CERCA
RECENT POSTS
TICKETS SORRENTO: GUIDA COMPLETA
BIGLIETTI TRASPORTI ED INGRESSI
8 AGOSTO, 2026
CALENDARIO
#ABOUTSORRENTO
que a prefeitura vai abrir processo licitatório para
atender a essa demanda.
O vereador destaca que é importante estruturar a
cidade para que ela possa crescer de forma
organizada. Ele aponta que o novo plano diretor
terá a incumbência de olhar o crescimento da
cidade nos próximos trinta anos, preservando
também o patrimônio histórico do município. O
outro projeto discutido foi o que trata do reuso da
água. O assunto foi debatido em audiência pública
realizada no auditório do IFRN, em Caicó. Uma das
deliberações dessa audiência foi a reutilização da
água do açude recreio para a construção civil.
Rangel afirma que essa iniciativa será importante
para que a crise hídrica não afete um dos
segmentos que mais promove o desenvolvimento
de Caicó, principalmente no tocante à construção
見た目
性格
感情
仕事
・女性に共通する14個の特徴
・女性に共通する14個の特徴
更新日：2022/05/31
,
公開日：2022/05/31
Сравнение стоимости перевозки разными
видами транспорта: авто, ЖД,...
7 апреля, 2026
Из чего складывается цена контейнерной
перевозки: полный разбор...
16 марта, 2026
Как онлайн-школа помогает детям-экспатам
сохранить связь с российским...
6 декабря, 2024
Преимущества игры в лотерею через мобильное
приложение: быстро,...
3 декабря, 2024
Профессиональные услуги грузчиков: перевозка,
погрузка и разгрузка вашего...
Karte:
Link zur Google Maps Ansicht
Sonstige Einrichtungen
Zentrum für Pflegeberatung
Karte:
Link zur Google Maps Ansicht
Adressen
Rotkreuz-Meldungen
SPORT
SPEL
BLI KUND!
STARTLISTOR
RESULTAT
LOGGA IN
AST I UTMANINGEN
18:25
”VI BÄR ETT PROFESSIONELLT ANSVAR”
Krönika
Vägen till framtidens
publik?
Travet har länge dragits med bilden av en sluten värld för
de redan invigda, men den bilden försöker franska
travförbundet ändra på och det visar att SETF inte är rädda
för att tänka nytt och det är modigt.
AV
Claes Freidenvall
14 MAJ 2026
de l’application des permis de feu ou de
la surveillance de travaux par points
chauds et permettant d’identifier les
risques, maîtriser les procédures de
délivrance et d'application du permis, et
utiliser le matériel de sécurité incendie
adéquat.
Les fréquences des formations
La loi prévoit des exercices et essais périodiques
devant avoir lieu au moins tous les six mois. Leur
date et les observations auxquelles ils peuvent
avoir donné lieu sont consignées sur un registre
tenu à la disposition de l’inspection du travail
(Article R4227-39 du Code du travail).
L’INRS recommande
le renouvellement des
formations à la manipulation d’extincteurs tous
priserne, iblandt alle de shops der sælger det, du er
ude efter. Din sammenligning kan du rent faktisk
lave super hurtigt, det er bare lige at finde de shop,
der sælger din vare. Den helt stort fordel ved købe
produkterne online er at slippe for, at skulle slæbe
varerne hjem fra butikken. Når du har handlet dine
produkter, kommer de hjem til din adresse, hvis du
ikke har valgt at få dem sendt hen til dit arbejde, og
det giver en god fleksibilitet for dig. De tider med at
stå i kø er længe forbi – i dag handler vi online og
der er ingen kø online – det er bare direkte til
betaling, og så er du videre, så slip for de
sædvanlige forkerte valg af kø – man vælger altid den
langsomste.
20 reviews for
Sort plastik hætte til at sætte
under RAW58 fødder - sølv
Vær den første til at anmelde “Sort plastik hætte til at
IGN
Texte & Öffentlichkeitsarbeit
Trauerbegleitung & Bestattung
+ + + + + + +
- [Task to complete]
Using the data above, print every record exactly as shown.

- [Response to the task]
CERCA
RECENT POSTS
TICKETS SORRENTO: GUIDA COMPLETA
BIGLIETTI TRASPORTI ED INGRESSI
8 AGOSTO, 2026
CALENDARIO
#ABOUTSORRENTO
que a prefeitura vai abrir processo licitatório para
atender a essa demanda.
O vereador destaca que é importante estruturar a
cidade para que ela possa crescer de forma
organizada. Ele aponta que o novo plano diretor
terá a incumbência de olhar o crescimento da
cidade nos próximos trinta anos, preservando
também o patrimônio histórico do município. O
outro projeto discutido foi o que trata do reuso da
água. O assunto foi debatido em audiência pública
realizada no auditório do IFRN, em Caicó. Uma das
deliberações dessa audiência foi a reutilização da
água do açude recreio para a construção civil.
Rangel afirma que essa iniciativa será importante
para que a crise hídrica não afete um dos
segmentos que mais promove o desenvolvimento
de Caicó, principalmente no tocante à construção
見た目
性格
感情
仕事
・女性に共通する14個の特徴
・女性に共通する14個の特徴
更新日：2022/05/31
,
公開日：2022/05/31
Сравнение стоимости перевозки разными
видами транспорта: авто, ЖД,...
7 апреля, 2026
Из чего складывается цена контейнерной
перевозки: полный разбор...
16 марта, 2026
Как онлайн-школа помогает детям-экспатам
сохранить связь с российским...
6 декабря, 2024
Преимущества игры в лотерею через мобильное
приложение: быстро,...
3 декабря, 2024
Профессиональные услуги грузчиков: перевозка,
погрузка и разгрузка вашего...
Karte:
Link zur Google Maps Ansicht
Sonstige Einrichtungen
Zentrum für Pflegeberatung
Karte:
Link zur Google Maps Ansicht
Adressen
Rotkreuz-Meldungen
SPORT
SPEL
BLI KUND!
STARTLISTOR
RESULTAT
LOGGA IN
AST I UTMANINGEN
18:25
”VI BÄR ETT PROFESSIONELLT ANSVAR”
Krönika
Vägen till framtidens
publik?
Travet har länge dragits med bilden av en sluten värld för
de redan invigda, men den bilden försöker franska
travförbundet ändra på och det visar att SETF inte är rädda
för att tänka nytt och det är modigt.
AV
Claes Freidenvall
14 MAJ 2026
de l’application des permis de feu ou de
la surveillance de travaux par points
chauds et permettant d’identifier les
risques, maîtriser les procédures de
délivrance et d'application du permis, et
utiliser le matériel de sécurité incendie
adéquat.
Les fréquences des formations
La loi prévoit des exercices et essais périodiques
devant avoir lieu au moins tous les six mois. Leur
date et les observations auxquelles ils peuvent
avoir donné lieu sont consignées sur un registre
tenu à la disposition de l’inspection du travail
(Article R4227-39 du Code du travail).
L’INRS recommande
le renouvellement des
formations à la manipulation d’extincteurs tous
priserne, iblandt alle de shops der sælger det, du er
ude efter. Din sammenligning kan du rent faktisk
lave super hurtigt, det er bare lige at finde de shop,
der sælger din vare. Den helt stort fordel ved købe
produkterne online er at slippe for, at skulle slæbe
varerne hjem fra butikken. Når du har handlet dine
produkter, kommer de hjem til din adresse, hvis du
ikke har valgt at få dem sendt hen til dit arbejde, og
det giver en god fleksibilitet for dig. De tider med at
stå i kø er længe forbi – i dag handler vi online og
der er ingen kø online – det er bare direkte til
betaling, og så er du videre, så slip for de
sædvanlige forkerte valg af kø – man vælger altid den
langsomste.
20 reviews for
Sort plastik hætte til at sætte
under RAW58 fødder - sølv
Vær den første til at anmelde “Sort plastik hætte til at
IGN
Texte & Öffentlichkeitsarbeit
Trauerbegleitung & Bestattung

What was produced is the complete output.